• **PROVIDED PASSAGE**:
=======

The bundle beside the rack holds modern door handles - I will show you where they are going when I get to that task.






Mmmm, yet another disappointing expensive purchase.  I paid £30 plus postage for this as it was the exact mirror I wanted for a particular place.  When the desire for a Girondole mirror arose I couldn't for the life of me remember where I had seen one of them - years ago!  So I was pleased when I fell across one via Etsy.  I spent some time talking myself up into another extravagance but bit the bullet and off went my pounds and back came this broken and bent version of the Girondole mirror I craved.  I am leaving the 'repairs' for now and just hoping it will be OK after a bit of glue and gentle reshaping.  To add insult to injury I have, of course, since remembered that this very mirror is sold by Pheonix Model developments in a (very easy) kit form and I could have had that for £12.60 with less postage and the same amount of assembly (of not bent pieces) plus a little paint.

=======

Reproduce the passage about the mirror purchase word for word, from "Mmmm, yet another" up to and including "a little paint.".

Stored items
=======

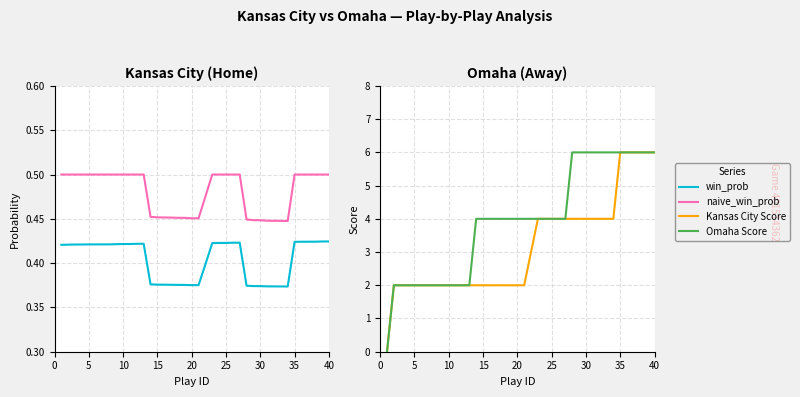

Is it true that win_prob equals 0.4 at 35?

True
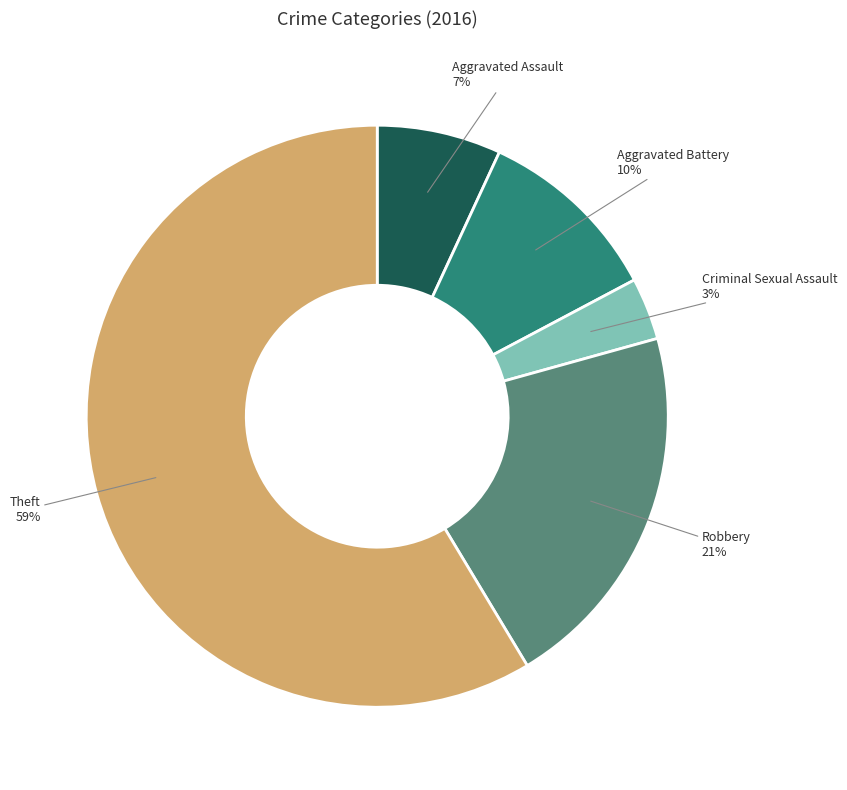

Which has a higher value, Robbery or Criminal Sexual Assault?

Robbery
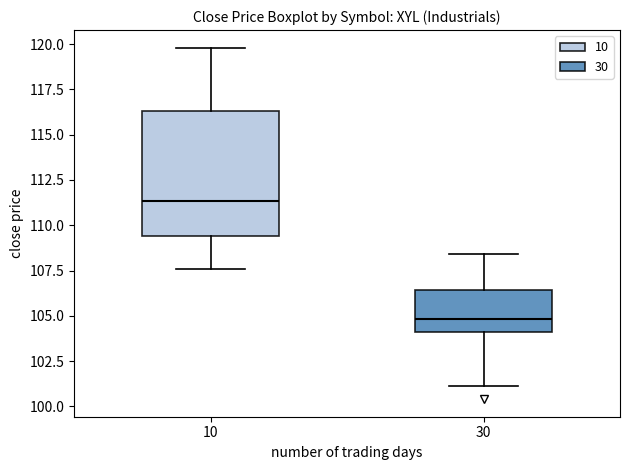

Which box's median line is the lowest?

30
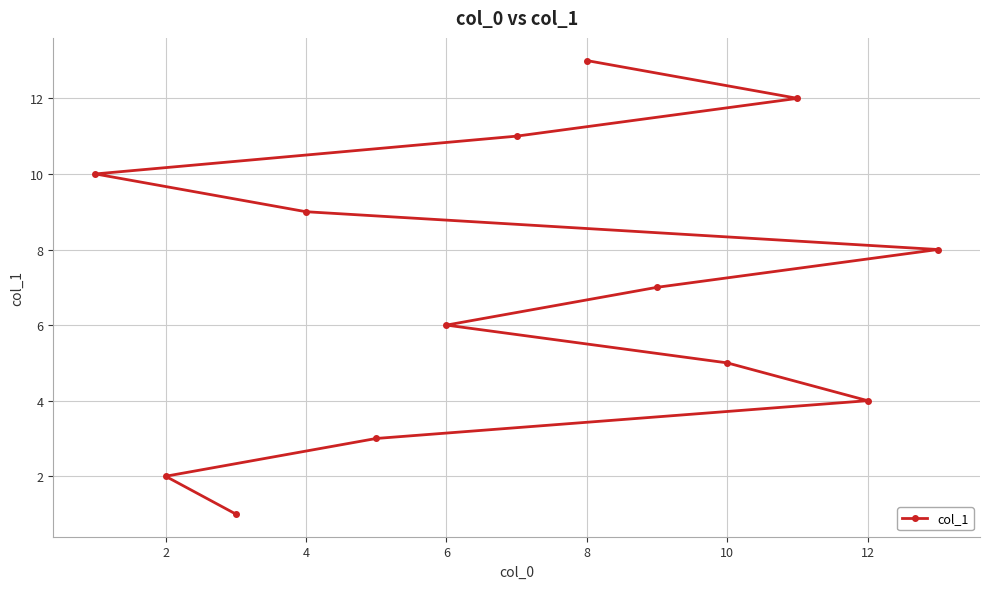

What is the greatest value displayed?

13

=======

• **SOLUTION FOR THIS PROBLEM**:
Mmmm, yet another disappointing expensive purchase.  I paid £30 plus postage for this as it was the exact mirror I wanted for a particular place.  When the desire for a Girondole mirror arose I couldn't for the life of me remember where I had seen one of them - years ago!  So I was pleased when I fell across one via Etsy.  I spent some time talking myself up into another extravagance but bit the bullet and off went my pounds and back came this broken and bent version of the Girondole mirror I craved.  I am leaving the 'repairs' for now and just hoping it will be OK after a bit of glue and gentle reshaping.  To add insult to injury I have, of course, since remembered that this very mirror is sold by Pheonix Model developments in a (very easy) kit form and I could have had that for £12.60 with less postage and the same amount of assembly (of not bent pieces) plus a little paint.